Download or read book The History of the Catholic Church in Latin America written by John Frederick Schwaller and published by NYU Press. This book was released on 2011-02-14 with total page 331 pages. Available in PDF, EPUB and Kindle. Book excerpt: One cannot understand Latin America without understanding the history of the Catholic Church in the region. Catholicism has been predominant in Latin America and it has played a definitive role in its development. It helped to spur the conquest of the New World with its emphasis on missions to the indigenous peoples, controlled many aspects of the colonial economy, and played key roles in the struggles for Independence. The History of the Catholic Church in Latin America offers a concise yet far-reaching synthesis of this institution’s role from the earliest contact between the Spanish and native tribes until the modern day, the first such historical overview available in English. John Frederick Schwaller looks broadly at the forces which formed the Church in Latin America and which caused it to develop in the unique manner in which it did. While the Church is often characterized as monolithic, the author carefully showcases its constituent parts—often in tension with one another—as well as its economic function and its role in the political conflicts within the Latin America republics. Organized in a chronological manner, the volume traces the changing dynamics within the Church as it moved from the period of the Reformation up through twentieth century arguments over Liberation Theology, offering a solid framework to approaching the massive literature on the Catholic Church in Latin America. Through his accessible prose, Schwaller offers a set of guideposts to lead the reader through this complex and fascinating history.

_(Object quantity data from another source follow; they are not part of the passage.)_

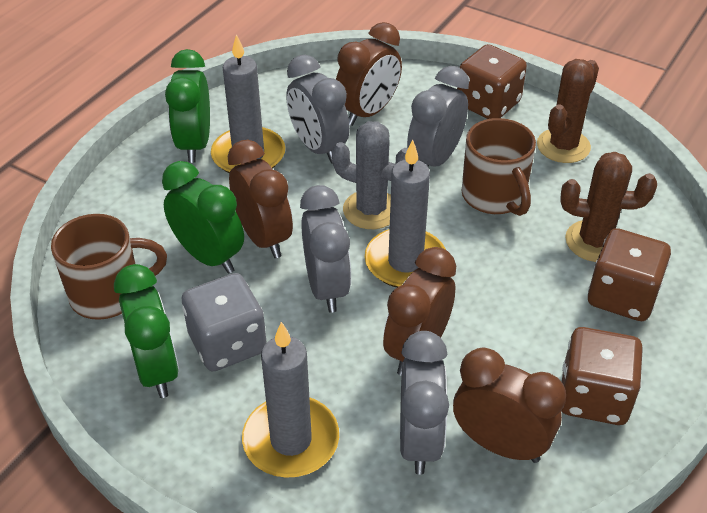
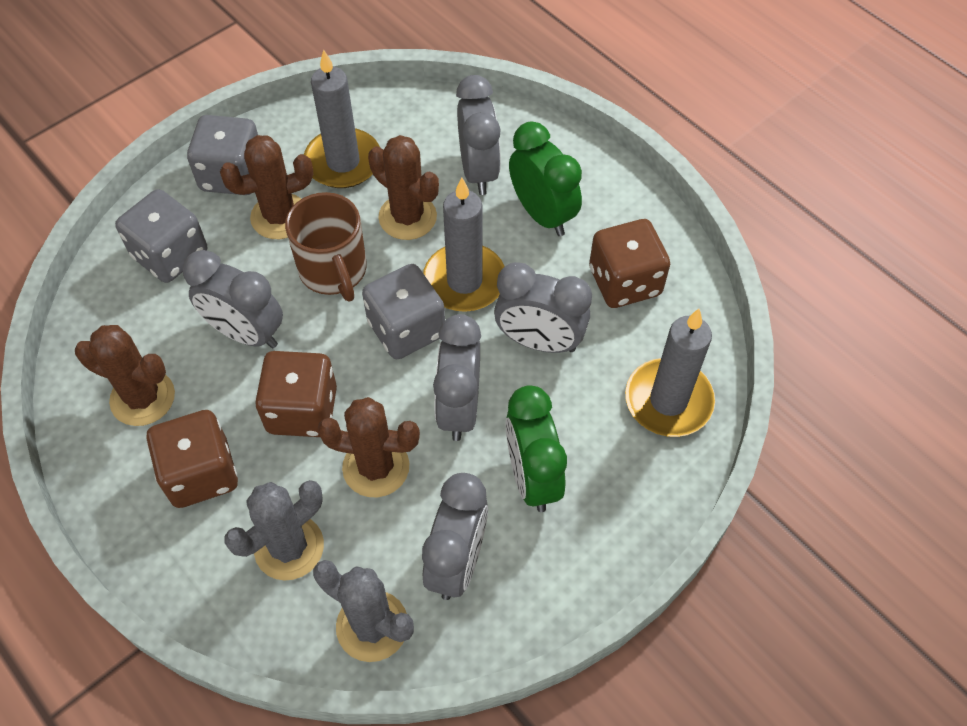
brown cactus: 2 -> 4
brown clock: 4 -> 0
brown mug: 2 -> 1
green clock: 3 -> 2
grey cactus: 1 -> 2
grey clock: 4 -> 5
grey dice: 1 -> 3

Book Vienna and Versailles

    Book Details:
  • Author : Jeroen Frans Jozef Duindam
  • Publisher : Cambridge University Press
  • Release : 2003-08-14
  • ISBN : 9780521822626
  • Pages : 410 pages

Download or read book Vienna and Versailles written by Jeroen Frans Jozef Duindam and published by Cambridge University Press. This book was released on 2003-08-14 with total page 410 pages. Available in PDF, EPUB and Kindle. Book excerpt: This book brings vividly to life the courtiers and servants of the imperial court in Vienna and the royal court at Paris-Versailles. Drawing on a wealth of material masterfully set in a comparative context, the book makes a unique contribution to the field of court studies. Staff, numbers, costs and hierarchies; daily routines and ceremonies; court favourites and the nature of rulership; the integrative and centripetal forces of the central courtly establishment: all are seen in a long-term, comparative perspective that highlights both the similarities and the distinctiveness of developments in France and the Habsburg lands. In the process, most conventional views of each court - and of court life in general - are challenged, and an alternative interpretation emerges. Finally, by relocating the household in the heart of the early modern state, Vienna and Versailles forces us to rethink the process of statebuilding and the notion of 'absolutism'.